The attackers claimed in the package description that their proxy “does not store tokens or messages.” However, this is unverifiable, as the attack relies on Cloudflare Workers, whose underlying scripts remain hidden from public inspection. As Socket's researchers note, attackers could easily log, alter, or analyze the data flowing through the proxy.


These fake plugins were enabled by a classic typosquatting technique — using names that are nearly identical to the real plugin, causing them to appear in RubyGems search results and potentially tricking developers into downloading them by mistake.

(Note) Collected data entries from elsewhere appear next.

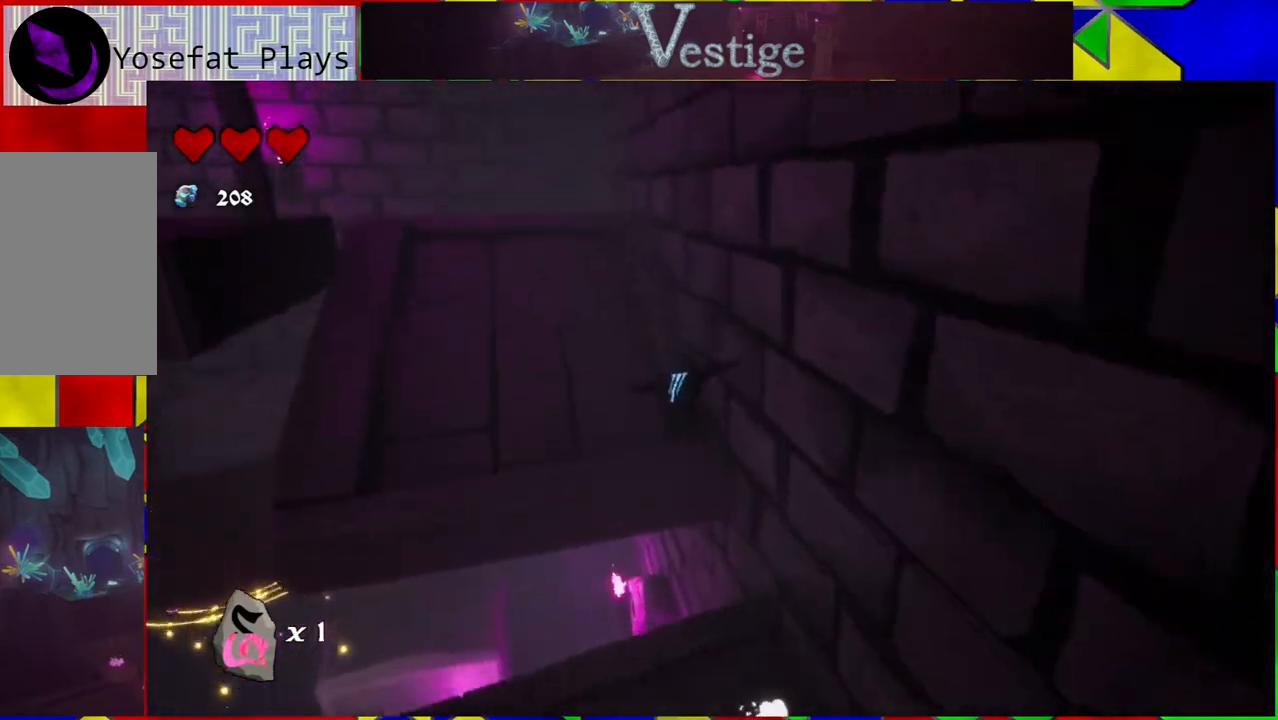
{"buttons": [], "left_stick": "up-left", "right_stick": "center", "events": [[133, "B", "up"]]}
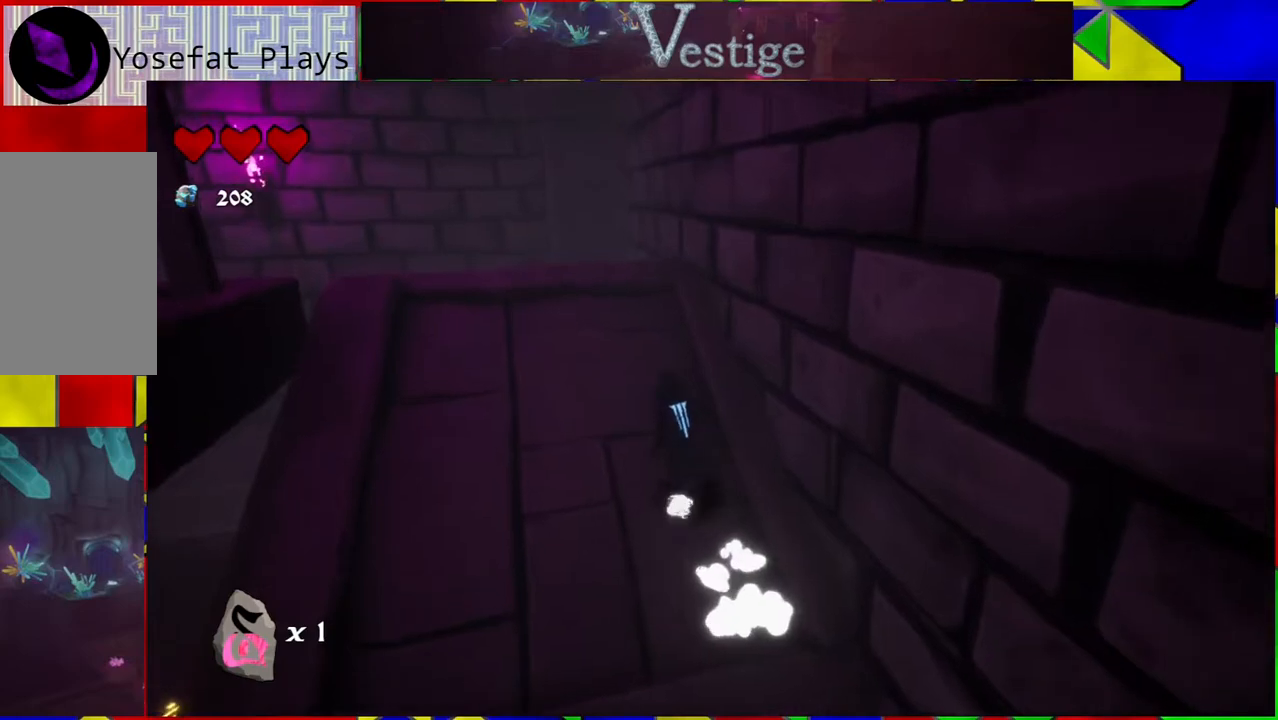
{"buttons": [], "left_stick": "center", "right_stick": "left", "events": [[67, "right_stick", "down-left"], [317, "left_stick", "center"], [433, "right_stick", "left"]]}
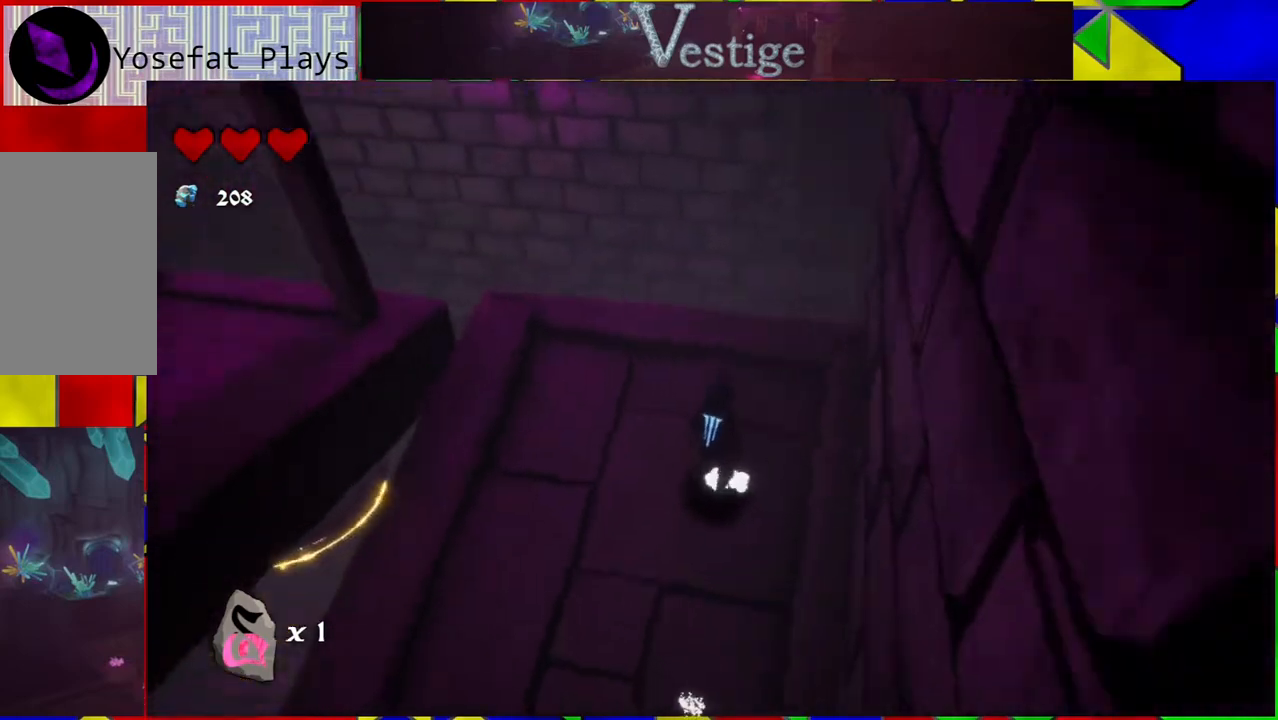
{"buttons": [], "left_stick": "up", "right_stick": "up-left", "events": [[383, "right_stick", "up-left"], [450, "left_stick", "up"]]}
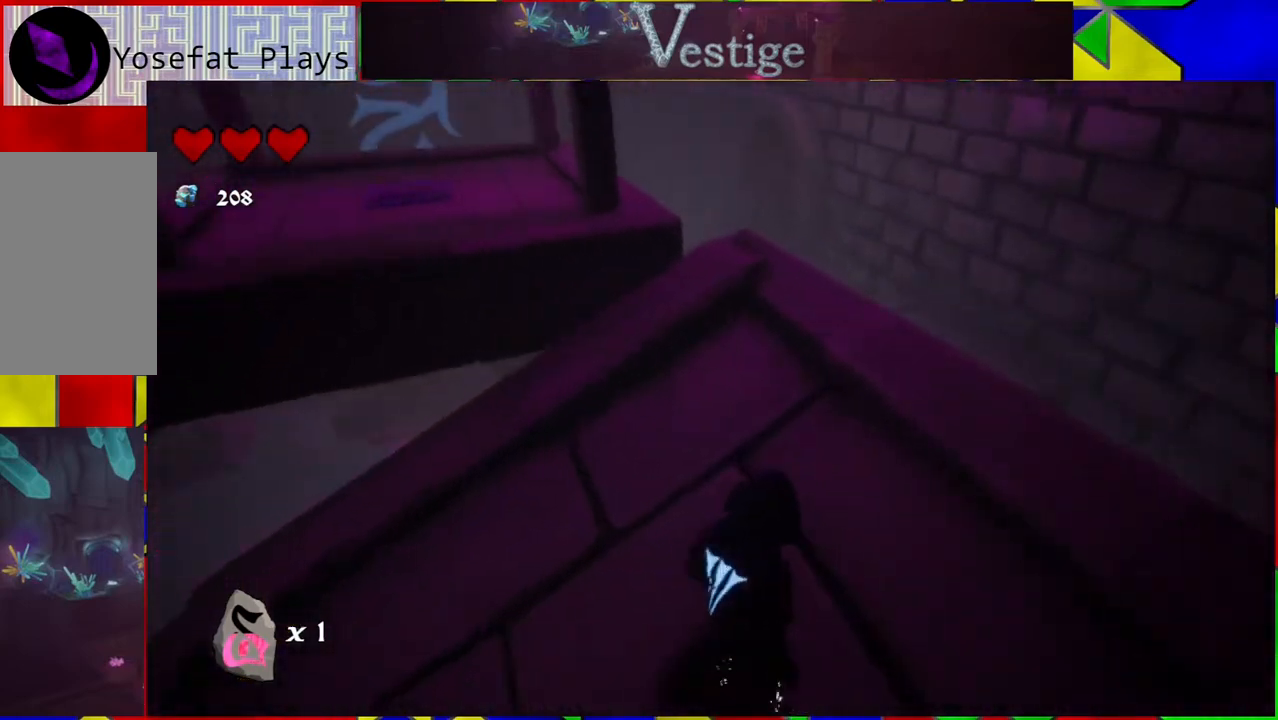
{"buttons": ["B"], "left_stick": "up", "right_stick": "center", "events": [[167, "left_stick", "up-left"], [167, "right_stick", "center"], [367, "B", "down"], [433, "left_stick", "up"]]}
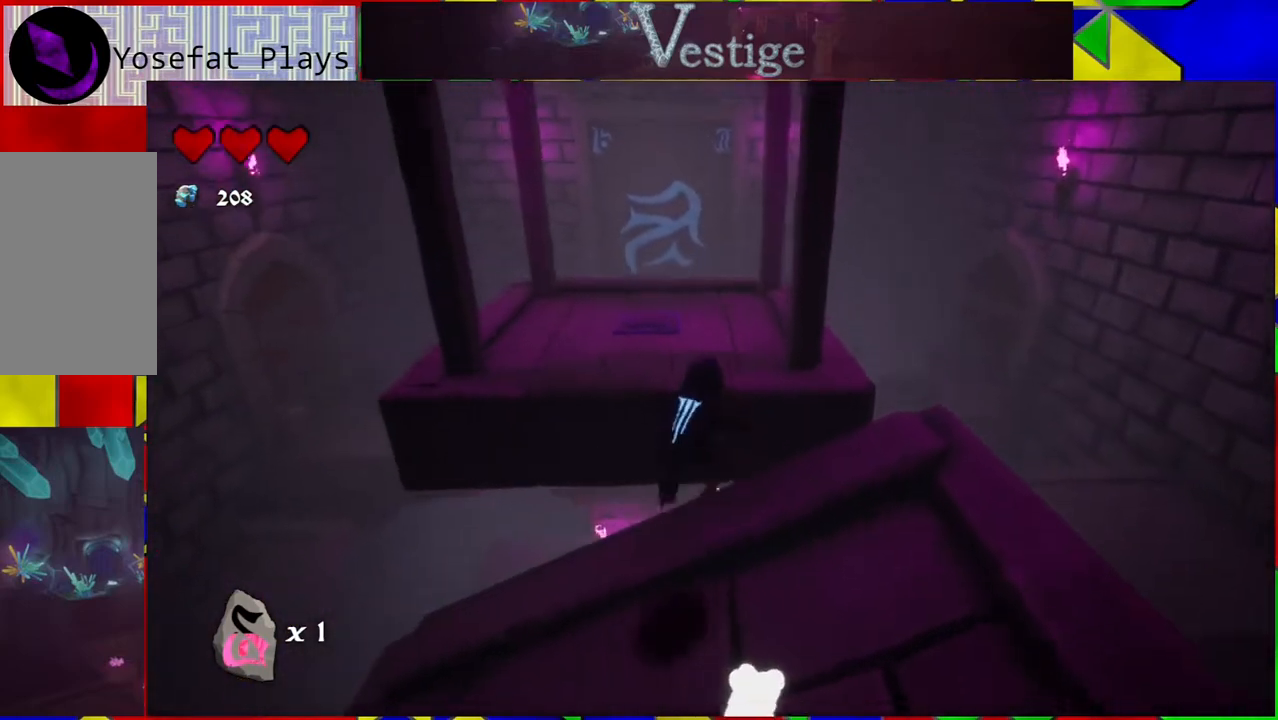
{"buttons": [], "left_stick": "center", "right_stick": "center", "events": [[250, "B", "up"], [300, "left_stick", "up-left"], [467, "left_stick", "center"]]}
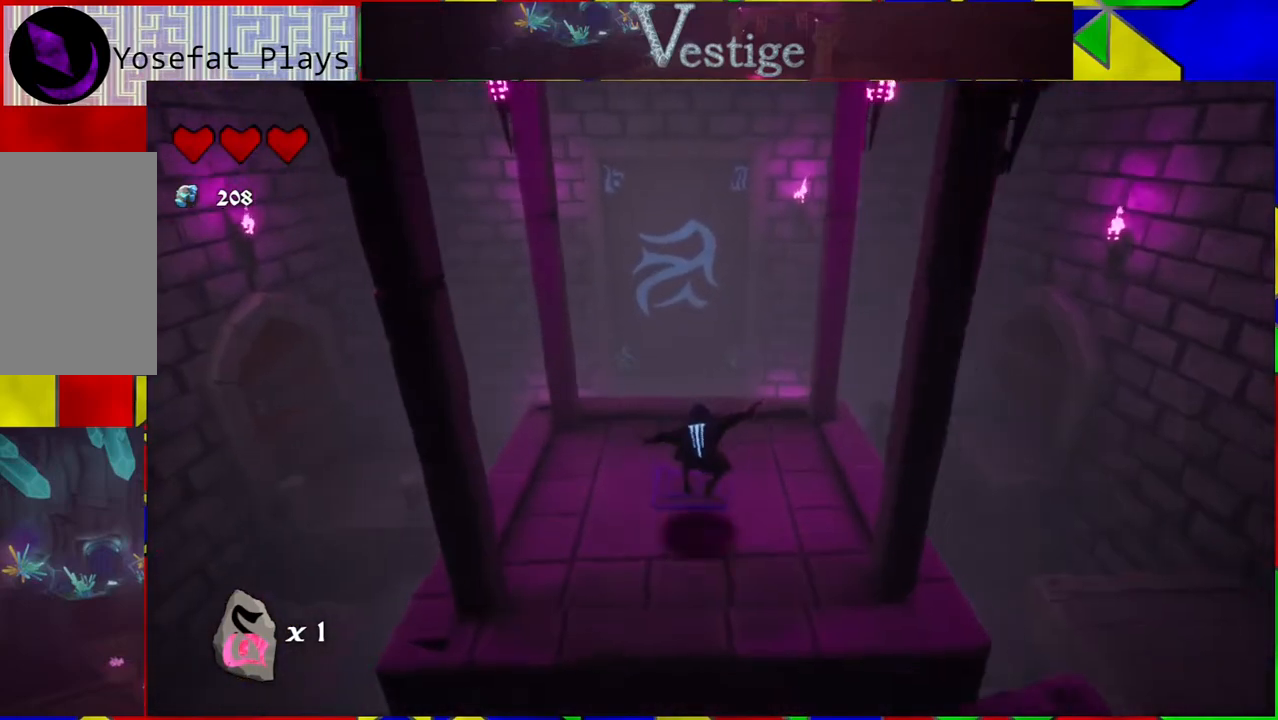
{"buttons": [], "left_stick": "center", "right_stick": "center", "events": []}
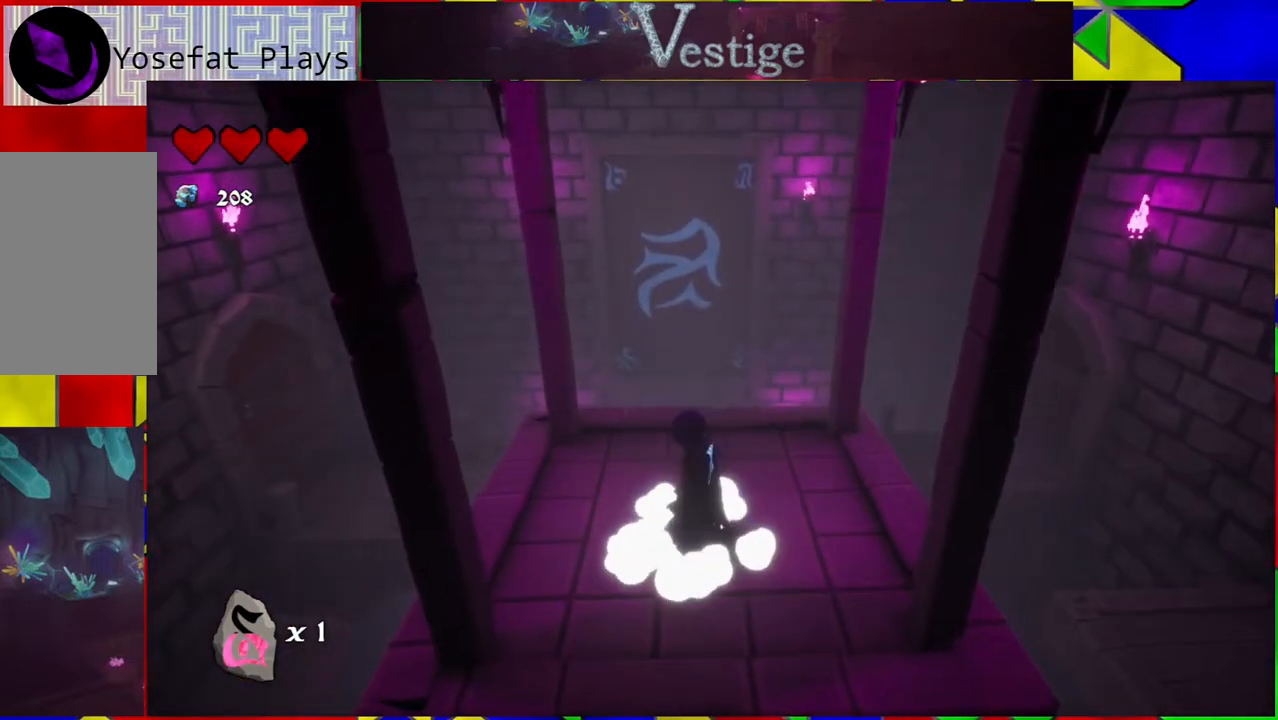
{"buttons": [], "left_stick": "center", "right_stick": "center", "events": [[50, "left_stick", "left"], [317, "left_stick", "center"]]}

What Developers Should Do Now:​


  • Immediately remove the malicious packages if installed:
    • fastlane-plugin-telegram-proxy
    • fastlane-plugin-proxy_teleram
  • Rebuild all binaries created after installing either plugin.
  • Revoke and regenerate all Telegram bot tokens used with Fastlane.
  • As a preventive step, block access to *.workers.dev domains unless absolutely required in your infrastructure.

This incident is a reminder of how a single character can be the difference between a trusted tool and a supply chain breach.